- [AIM OF THE TASK]:
Down to the last line, reproduce the data that follows, but skip the pictures.

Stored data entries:

*** Block opens ***

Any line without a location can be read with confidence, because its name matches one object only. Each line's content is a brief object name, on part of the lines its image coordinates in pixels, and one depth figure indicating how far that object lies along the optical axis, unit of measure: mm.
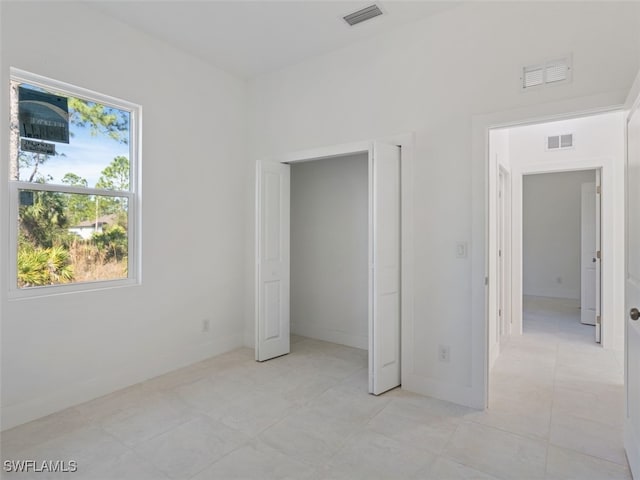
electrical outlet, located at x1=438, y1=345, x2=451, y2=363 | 2904
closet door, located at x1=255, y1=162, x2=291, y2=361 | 3764
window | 2604
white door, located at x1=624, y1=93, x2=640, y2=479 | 1897
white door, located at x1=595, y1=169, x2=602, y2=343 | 4262
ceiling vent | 2894
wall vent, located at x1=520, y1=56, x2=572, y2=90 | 2436
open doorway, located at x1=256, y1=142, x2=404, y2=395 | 2971
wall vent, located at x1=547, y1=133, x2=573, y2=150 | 4562
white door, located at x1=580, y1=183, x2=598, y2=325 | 5238
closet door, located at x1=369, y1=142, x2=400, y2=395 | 2949
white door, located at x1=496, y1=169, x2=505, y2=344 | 4250
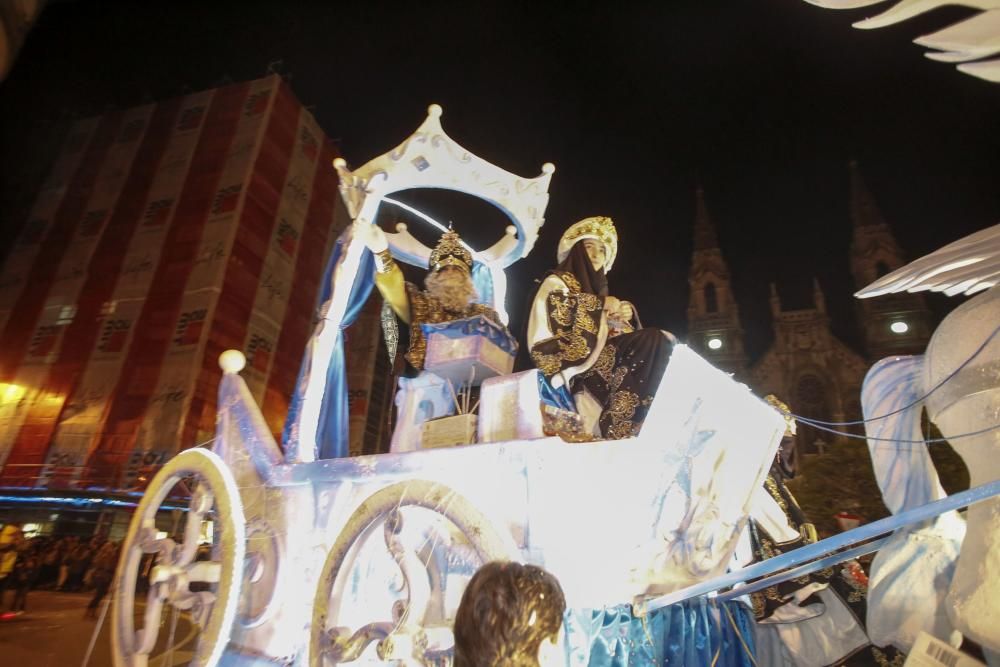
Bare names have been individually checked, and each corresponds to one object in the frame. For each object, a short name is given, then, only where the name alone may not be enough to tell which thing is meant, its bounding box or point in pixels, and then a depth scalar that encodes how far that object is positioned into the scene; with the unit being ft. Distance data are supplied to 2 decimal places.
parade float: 7.43
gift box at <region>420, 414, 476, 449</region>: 9.35
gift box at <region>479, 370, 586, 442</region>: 8.42
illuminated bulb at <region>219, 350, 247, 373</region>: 10.91
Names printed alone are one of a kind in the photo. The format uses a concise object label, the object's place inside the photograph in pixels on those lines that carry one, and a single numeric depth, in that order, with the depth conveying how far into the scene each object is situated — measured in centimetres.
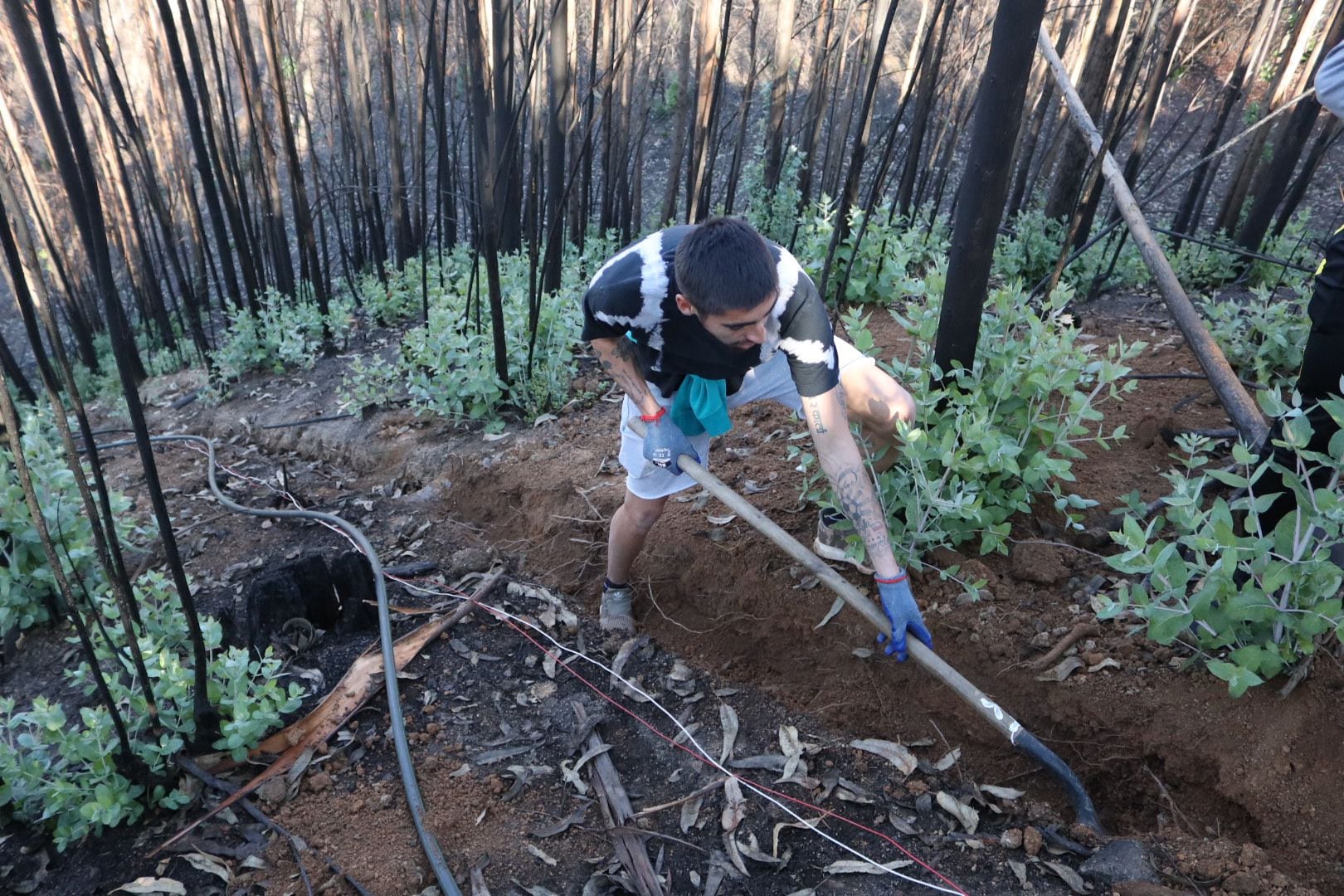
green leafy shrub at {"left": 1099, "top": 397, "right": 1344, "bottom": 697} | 185
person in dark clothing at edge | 222
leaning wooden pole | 270
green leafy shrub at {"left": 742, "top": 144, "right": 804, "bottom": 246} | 624
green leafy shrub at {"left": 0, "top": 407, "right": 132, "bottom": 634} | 304
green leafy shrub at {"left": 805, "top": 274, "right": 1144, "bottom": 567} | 249
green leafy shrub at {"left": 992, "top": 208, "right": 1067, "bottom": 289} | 526
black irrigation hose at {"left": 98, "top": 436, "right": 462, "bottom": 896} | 203
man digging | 212
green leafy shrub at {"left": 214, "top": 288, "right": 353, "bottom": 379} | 573
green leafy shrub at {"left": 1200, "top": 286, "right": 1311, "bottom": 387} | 332
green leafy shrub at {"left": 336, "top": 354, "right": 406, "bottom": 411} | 471
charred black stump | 291
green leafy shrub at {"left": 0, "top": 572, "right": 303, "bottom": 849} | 200
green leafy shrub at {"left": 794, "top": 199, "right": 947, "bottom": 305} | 447
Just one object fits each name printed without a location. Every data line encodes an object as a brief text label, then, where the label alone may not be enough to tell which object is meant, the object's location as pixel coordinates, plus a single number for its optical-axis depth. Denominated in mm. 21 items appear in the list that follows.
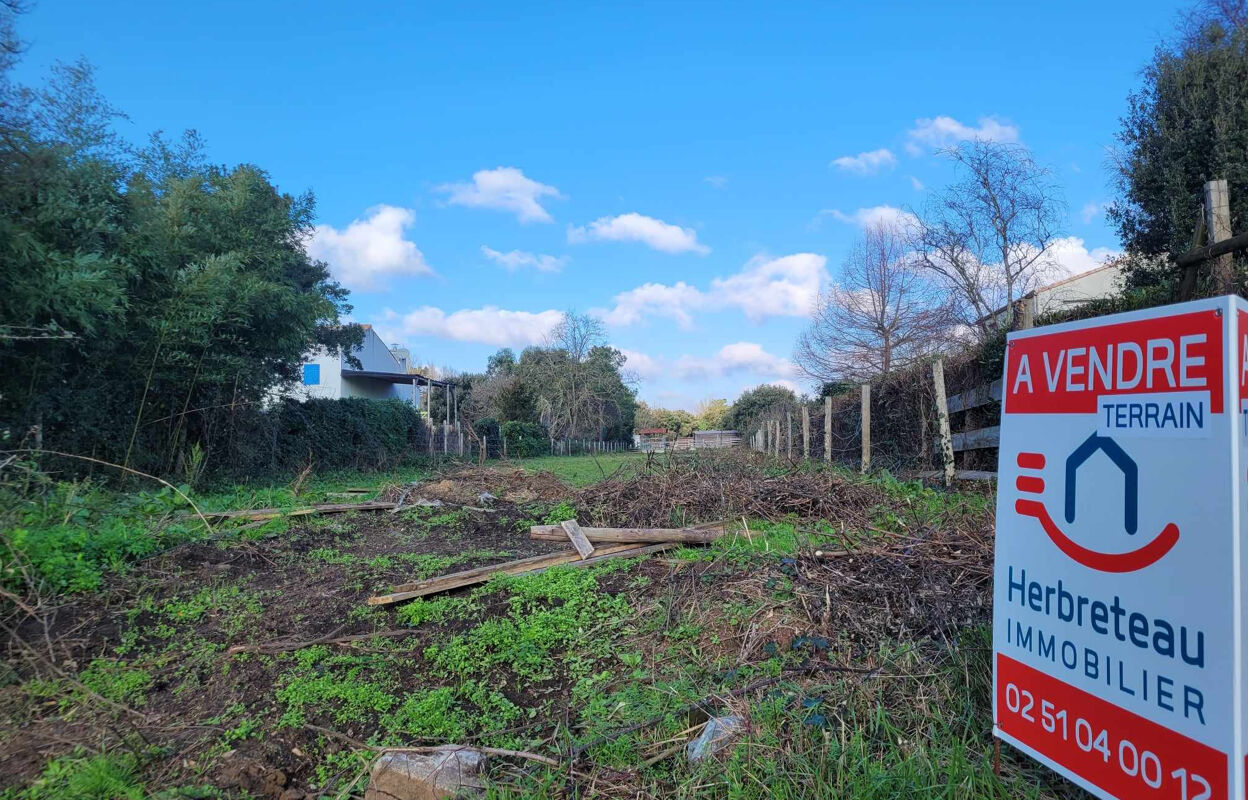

*** Block closes ***

- [EXPECTED ANSWER]:
Any line without a location can be read with confidence, because its name matches one object only. Each line's content is a brief object name, on part of the lines its image coordinates in pixels, and one depth figure indicating how far that object lies along the optical axis, unit of measure: mm.
electrical outlet, located at x1=438, y1=345, x2=451, y2=363 | 2904
closet door, located at x1=255, y1=162, x2=291, y2=361 | 3764
window | 2604
white door, located at x1=624, y1=93, x2=640, y2=479 | 1897
white door, located at x1=595, y1=169, x2=602, y2=343 | 4262
ceiling vent | 2894
wall vent, located at x1=520, y1=56, x2=572, y2=90 | 2436
open doorway, located at x1=256, y1=142, x2=404, y2=395 | 2971
wall vent, located at x1=547, y1=133, x2=573, y2=150 | 4562
white door, located at x1=580, y1=183, x2=598, y2=325 | 5238
closet door, located at x1=369, y1=142, x2=400, y2=395 | 2949
white door, located at x1=496, y1=169, x2=505, y2=344 | 4250
Bare names have been individually checked, and each corresponds to one object in the frame. For each object, a short name is given, then, only where the name alone may not be enough to tell which thing is meant, its bounding box or point in pixels, and then a depth scalar that encodes how far that object is positioned into the scene; with the unit being ft. Distance data are supplied to 2 decimal places.
parade float: 7.43
gift box at <region>420, 414, 476, 449</region>: 9.35
gift box at <region>479, 370, 586, 442</region>: 8.42
illuminated bulb at <region>219, 350, 247, 373</region>: 10.91
Names printed alone are one of a kind in the photo. The format uses a concise object label, the object's place inside the photograph in pixels on those lines that carry one, and a single numeric depth, in that order, with the depth conveying how far into the scene each object is situated — measured in centimetres.
green leafy shrub at {"left": 1099, "top": 397, "right": 1344, "bottom": 697} | 185
person in dark clothing at edge | 222
leaning wooden pole | 270
green leafy shrub at {"left": 742, "top": 144, "right": 804, "bottom": 246} | 624
green leafy shrub at {"left": 0, "top": 407, "right": 132, "bottom": 634} | 304
green leafy shrub at {"left": 805, "top": 274, "right": 1144, "bottom": 567} | 249
green leafy shrub at {"left": 992, "top": 208, "right": 1067, "bottom": 289} | 526
black irrigation hose at {"left": 98, "top": 436, "right": 462, "bottom": 896} | 203
man digging | 212
green leafy shrub at {"left": 214, "top": 288, "right": 353, "bottom": 379} | 573
green leafy shrub at {"left": 1200, "top": 286, "right": 1311, "bottom": 387} | 332
green leafy shrub at {"left": 336, "top": 354, "right": 406, "bottom": 411} | 471
charred black stump | 291
green leafy shrub at {"left": 0, "top": 572, "right": 303, "bottom": 849} | 200
green leafy shrub at {"left": 794, "top": 199, "right": 947, "bottom": 305} | 447
Just one object fits each name printed without a location. Every data line encodes an object as a brief text label, then, where the label alone may not be enough to tell which object is meant, the object's location as pixel coordinates, plus a single number for its optical-axis depth. Denominated in mm. 21 items appear in the list that follows.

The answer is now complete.